• _PROVIDED DATA_:
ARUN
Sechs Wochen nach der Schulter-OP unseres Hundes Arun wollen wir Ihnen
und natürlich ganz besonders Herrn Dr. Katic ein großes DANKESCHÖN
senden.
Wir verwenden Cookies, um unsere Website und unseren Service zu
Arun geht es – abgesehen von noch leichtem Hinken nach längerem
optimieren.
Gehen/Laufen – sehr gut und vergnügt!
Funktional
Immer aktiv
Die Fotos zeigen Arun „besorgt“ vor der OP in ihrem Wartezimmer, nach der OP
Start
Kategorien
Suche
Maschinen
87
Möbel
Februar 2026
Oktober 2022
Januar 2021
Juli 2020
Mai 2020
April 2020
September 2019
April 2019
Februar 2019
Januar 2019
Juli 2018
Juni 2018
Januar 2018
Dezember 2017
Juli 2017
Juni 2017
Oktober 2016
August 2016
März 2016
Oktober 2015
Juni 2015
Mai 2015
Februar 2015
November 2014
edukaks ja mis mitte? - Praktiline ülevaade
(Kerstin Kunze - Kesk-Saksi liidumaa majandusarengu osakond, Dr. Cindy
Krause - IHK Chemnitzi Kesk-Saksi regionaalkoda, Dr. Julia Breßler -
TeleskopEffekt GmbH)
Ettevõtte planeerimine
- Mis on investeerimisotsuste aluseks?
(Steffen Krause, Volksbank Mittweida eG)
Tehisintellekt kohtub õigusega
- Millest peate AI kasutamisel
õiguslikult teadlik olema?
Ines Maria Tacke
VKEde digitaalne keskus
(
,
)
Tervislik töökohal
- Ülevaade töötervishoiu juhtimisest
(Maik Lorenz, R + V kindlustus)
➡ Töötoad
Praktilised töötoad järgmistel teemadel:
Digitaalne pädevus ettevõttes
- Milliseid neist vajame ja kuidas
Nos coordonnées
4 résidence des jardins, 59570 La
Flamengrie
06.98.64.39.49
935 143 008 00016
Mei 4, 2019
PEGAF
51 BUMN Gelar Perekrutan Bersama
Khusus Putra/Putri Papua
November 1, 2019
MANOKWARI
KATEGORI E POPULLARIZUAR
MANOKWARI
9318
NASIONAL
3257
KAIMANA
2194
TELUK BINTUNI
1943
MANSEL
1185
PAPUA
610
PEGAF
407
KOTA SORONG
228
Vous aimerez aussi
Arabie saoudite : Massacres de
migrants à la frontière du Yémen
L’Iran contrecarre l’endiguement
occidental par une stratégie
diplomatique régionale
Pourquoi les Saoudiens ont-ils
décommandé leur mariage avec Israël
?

• _PROBLEM_:
Your task is to copy every line of the entries that contains the string "Januar".

• _RESPONSE TO THE TASK_:
Januar 2021
Januar 2019
Januar 2018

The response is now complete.